─── DATA SUPPLIED

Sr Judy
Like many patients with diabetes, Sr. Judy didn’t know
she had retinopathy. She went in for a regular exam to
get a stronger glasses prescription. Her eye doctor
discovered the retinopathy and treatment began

──────
─── DATA SUPPLIED

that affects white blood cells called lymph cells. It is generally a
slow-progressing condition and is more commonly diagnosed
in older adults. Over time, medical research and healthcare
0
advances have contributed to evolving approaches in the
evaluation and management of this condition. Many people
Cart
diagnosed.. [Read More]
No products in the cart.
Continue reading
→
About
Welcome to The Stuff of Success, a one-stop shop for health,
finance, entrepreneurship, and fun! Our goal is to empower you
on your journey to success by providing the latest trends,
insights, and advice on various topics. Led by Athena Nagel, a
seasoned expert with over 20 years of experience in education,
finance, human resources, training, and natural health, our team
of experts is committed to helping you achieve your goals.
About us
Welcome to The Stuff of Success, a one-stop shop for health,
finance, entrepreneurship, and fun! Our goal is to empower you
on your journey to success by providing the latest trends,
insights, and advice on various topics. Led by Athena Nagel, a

──────
─── DATA SUPPLIED

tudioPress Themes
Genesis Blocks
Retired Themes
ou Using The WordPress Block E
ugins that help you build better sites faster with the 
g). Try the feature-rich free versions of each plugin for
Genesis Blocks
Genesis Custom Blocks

──────

**EXERCISE AIM**.
When the line with "get a stronger" is reached in the data above, start copying there, and copy each line exactly until the line with "discovered the retinopathy" has been copied; copy nothing else.

**YOUR RESPONSE**.
get a stronger glasses prescription. Her eye doctor
discovered the retinopathy and treatment began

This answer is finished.